** Try it **
Leaving out all pictures, transcribe the lines below exactly, from the first through the line containing "décadas han pretendido".

(Page images and extracted text)
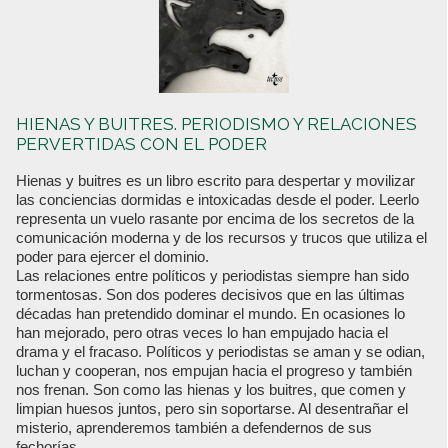
HIENAS Y BUITRES. PERIODISMO Y RELACIONES
PERVERTIDAS CON EL PODER
Hienas y buitres es un libro escrito para despertar y movilizar
las conciencias dormidas e intoxicadas desde el poder. Leerlo
representa un vuelo rasante por encima de los secretos de la
comunicación moderna y de los recursos y trucos que utiliza el
poder para ejercer el dominio.
Las relaciones entre políticos y periodistas siempre han sido
tormentosas. Son dos poderes decisivos que en las últimas
décadas han pretendido dominar el mundo. En ocasiones lo
han mejorado, pero otras veces lo han empujado hacia el
drama y el fracaso. Políticos y periodistas se aman y se odian,
luchan y cooperan, nos empujan hacia el progreso y también
nos frenan. Son como las hienas y los buitres, que comen y
limpian huesos juntos, pero sin soportarse. Al desentrañar el
misterio, aprenderemos también a defendernos de sus
fechorías.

** Written response **
HIENAS Y BUITRES. PERIODISMO Y RELACIONES
PERVERTIDAS CON EL PODER
Hienas y buitres es un libro escrito para despertar y movilizar
las conciencias dormidas e intoxicadas desde el poder. Leerlo
representa un vuelo rasante por encima de los secretos de la
comunicación moderna y de los recursos y trucos que utiliza el
poder para ejercer el dominio.
Las relaciones entre políticos y periodistas siempre han sido
tormentosas. Son dos poderes decisivos que en las últimas
décadas han pretendido dominar el mundo. En ocasiones lo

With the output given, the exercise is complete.